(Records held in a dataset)

*** Begin section ***

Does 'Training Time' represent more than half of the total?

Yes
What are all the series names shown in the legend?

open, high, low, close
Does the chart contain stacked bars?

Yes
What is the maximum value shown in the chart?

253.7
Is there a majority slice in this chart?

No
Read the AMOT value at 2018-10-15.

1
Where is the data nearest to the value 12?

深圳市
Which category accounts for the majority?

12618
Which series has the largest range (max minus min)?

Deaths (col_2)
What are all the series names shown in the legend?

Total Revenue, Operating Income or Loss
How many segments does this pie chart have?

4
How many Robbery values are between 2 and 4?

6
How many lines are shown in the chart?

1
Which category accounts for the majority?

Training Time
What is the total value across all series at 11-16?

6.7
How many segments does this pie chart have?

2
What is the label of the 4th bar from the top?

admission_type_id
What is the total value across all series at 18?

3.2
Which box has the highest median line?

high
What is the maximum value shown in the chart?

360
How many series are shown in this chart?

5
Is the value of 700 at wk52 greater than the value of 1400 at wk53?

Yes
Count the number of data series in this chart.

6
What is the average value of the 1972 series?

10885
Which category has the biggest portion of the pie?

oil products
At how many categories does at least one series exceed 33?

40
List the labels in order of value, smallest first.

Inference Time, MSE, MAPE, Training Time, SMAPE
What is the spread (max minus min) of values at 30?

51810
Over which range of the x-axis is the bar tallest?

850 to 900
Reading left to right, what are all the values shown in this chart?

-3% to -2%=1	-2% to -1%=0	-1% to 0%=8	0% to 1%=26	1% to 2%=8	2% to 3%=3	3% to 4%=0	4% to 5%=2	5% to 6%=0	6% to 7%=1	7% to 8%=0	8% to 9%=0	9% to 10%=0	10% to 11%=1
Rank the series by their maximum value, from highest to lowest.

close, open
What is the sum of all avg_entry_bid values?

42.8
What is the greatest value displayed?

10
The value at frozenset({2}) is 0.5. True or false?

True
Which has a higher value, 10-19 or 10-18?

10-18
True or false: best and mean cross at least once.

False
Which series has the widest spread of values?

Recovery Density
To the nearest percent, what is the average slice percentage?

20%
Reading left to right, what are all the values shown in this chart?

*** End section ***

DESCRIPTION OF THE TASK:
Arrange the listing from the line containing "close, open" through the final line, both included, as a JSON list of strings with one string per line. Leave out blank lines.

EXERCISE SOLUTION:
[
  "close, open",
  "What is the sum of all avg_entry_bid values?",
  "42.8",
  "What is the greatest value displayed?",
  "10",
  "The value at frozenset({2}) is 0.5. True or false?",
  "True",
  "Which has a higher value, 10-19 or 10-18?",
  "10-18",
  "True or false: best and mean cross at least once.",
  "False",
  "Which series has the widest spread of values?",
  "Recovery Density",
  "To the nearest percent, what is the average slice percentage?",
  "20%",
  "Reading left to right, what are all the values shown in this chart?"
]